● **GIVEN INFORMATION**
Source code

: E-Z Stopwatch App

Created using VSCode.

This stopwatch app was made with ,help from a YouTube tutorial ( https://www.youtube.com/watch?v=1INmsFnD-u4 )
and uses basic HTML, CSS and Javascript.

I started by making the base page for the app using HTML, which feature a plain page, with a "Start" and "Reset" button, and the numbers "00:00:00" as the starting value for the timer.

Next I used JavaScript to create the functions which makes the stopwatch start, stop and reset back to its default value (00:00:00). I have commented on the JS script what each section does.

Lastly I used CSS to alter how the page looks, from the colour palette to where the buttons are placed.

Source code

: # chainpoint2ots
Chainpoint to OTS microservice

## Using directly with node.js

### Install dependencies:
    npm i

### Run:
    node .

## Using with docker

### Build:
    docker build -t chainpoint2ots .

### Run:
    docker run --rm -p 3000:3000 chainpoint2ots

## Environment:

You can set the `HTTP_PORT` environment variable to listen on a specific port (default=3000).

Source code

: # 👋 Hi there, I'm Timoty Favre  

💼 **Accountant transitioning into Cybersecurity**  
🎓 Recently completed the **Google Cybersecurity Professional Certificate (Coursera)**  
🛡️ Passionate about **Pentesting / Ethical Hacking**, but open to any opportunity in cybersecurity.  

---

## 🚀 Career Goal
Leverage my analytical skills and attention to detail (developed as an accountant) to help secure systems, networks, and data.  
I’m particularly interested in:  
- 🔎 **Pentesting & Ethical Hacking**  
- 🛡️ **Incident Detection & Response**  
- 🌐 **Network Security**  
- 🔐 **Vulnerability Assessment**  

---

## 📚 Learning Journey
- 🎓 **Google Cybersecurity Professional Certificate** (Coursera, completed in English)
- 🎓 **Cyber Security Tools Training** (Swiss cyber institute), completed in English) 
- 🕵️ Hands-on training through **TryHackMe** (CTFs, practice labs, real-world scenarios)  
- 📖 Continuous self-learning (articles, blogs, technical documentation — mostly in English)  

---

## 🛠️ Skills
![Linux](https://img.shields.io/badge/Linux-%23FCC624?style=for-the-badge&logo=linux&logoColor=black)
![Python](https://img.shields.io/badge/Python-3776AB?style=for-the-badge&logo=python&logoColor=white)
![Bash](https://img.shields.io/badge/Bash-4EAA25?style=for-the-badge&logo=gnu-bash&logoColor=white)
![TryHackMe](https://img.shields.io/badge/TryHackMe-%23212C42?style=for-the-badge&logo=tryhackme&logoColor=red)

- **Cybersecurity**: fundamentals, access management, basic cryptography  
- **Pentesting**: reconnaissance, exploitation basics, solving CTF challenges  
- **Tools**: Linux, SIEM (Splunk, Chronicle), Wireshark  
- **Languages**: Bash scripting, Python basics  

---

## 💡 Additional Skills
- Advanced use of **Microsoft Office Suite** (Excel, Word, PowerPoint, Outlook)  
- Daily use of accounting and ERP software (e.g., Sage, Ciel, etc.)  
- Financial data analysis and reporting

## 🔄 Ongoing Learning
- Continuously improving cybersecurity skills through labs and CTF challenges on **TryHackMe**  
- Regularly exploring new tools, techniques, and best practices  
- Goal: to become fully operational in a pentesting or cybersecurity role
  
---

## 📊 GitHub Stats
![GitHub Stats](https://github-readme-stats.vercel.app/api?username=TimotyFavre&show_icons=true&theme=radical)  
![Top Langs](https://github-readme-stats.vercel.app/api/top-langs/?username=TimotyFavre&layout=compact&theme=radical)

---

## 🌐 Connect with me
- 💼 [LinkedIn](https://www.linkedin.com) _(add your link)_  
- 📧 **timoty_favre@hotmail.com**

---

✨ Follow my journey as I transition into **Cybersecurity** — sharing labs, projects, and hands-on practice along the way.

● **WHAT YOU SHOULD DO**
The only acceptable answer is the full set of entries, repeated exactly.

● **RESPONSE TO THIS EXERCISE**
Source code

: E-Z Stopwatch App

Created using VSCode.

This stopwatch app was made with ,help from a YouTube tutorial ( https://www.youtube.com/watch?v=1INmsFnD-u4 )
and uses basic HTML, CSS and Javascript.

I started by making the base page for the app using HTML, which feature a plain page, with a "Start" and "Reset" button, and the numbers "00:00:00" as the starting value for the timer.

Next I used JavaScript to create the functions which makes the stopwatch start, stop and reset back to its default value (00:00:00). I have commented on the JS script what each section does.

Lastly I used CSS to alter how the page looks, from the colour palette to where the buttons are placed.

Source code

: # chainpoint2ots
Chainpoint to OTS microservice

## Using directly with node.js

### Install dependencies:
    npm i

### Run:
    node .

## Using with docker

### Build:
    docker build -t chainpoint2ots .

### Run:
    docker run --rm -p 3000:3000 chainpoint2ots

## Environment:

You can set the `HTTP_PORT` environment variable to listen on a specific port (default=3000).

Source code

: # 👋 Hi there, I'm Timoty Favre  

💼 **Accountant transitioning into Cybersecurity**  
🎓 Recently completed the **Google Cybersecurity Professional Certificate (Coursera)**  
🛡️ Passionate about **Pentesting / Ethical Hacking**, but open to any opportunity in cybersecurity.  

---

## 🚀 Career Goal
Leverage my analytical skills and attention to detail (developed as an accountant) to help secure systems, networks, and data.  
I’m particularly interested in:  
- 🔎 **Pentesting & Ethical Hacking**  
- 🛡️ **Incident Detection & Response**  
- 🌐 **Network Security**  
- 🔐 **Vulnerability Assessment**  

---

## 📚 Learning Journey
- 🎓 **Google Cybersecurity Professional Certificate** (Coursera, completed in English)
- 🎓 **Cyber Security Tools Training** (Swiss cyber institute), completed in English) 
- 🕵️ Hands-on training through **TryHackMe** (CTFs, practice labs, real-world scenarios)  
- 📖 Continuous self-learning (articles, blogs, technical documentation — mostly in English)  

---

## 🛠️ Skills
![Linux](https://img.shields.io/badge/Linux-%23FCC624?style=for-the-badge&logo=linux&logoColor=black)
![Python](https://img.shields.io/badge/Python-3776AB?style=for-the-badge&logo=python&logoColor=white)
![Bash](https://img.shields.io/badge/Bash-4EAA25?style=for-the-badge&logo=gnu-bash&logoColor=white)
![TryHackMe](https://img.shields.io/badge/TryHackMe-%23212C42?style=for-the-badge&logo=tryhackme&logoColor=red)

- **Cybersecurity**: fundamentals, access management, basic cryptography  
- **Pentesting**: reconnaissance, exploitation basics, solving CTF challenges  
- **Tools**: Linux, SIEM (Splunk, Chronicle), Wireshark  
- **Languages**: Bash scripting, Python basics  

---

## 💡 Additional Skills
- Advanced use of **Microsoft Office Suite** (Excel, Word, PowerPoint, Outlook)  
- Daily use of accounting and ERP software (e.g., Sage, Ciel, etc.)  
- Financial data analysis and reporting

## 🔄 Ongoing Learning
- Continuously improving cybersecurity skills through labs and CTF challenges on **TryHackMe**  
- Regularly exploring new tools, techniques, and best practices  
- Goal: to become fully operational in a pentesting or cybersecurity role
  
---

## 📊 GitHub Stats
![GitHub Stats](https://github-readme-stats.vercel.app/api?username=TimotyFavre&show_icons=true&theme=radical)  
![Top Langs](https://github-readme-stats.vercel.app/api/top-langs/?username=TimotyFavre&layout=compact&theme=radical)

---

## 🌐 Connect with me
- 💼 [LinkedIn](https://www.linkedin.com) _(add your link)_  
- 📧 **timoty_favre@hotmail.com**

---

✨ Follow my journey as I transition into **Cybersecurity** — sharing labs, projects, and hands-on practice along the way.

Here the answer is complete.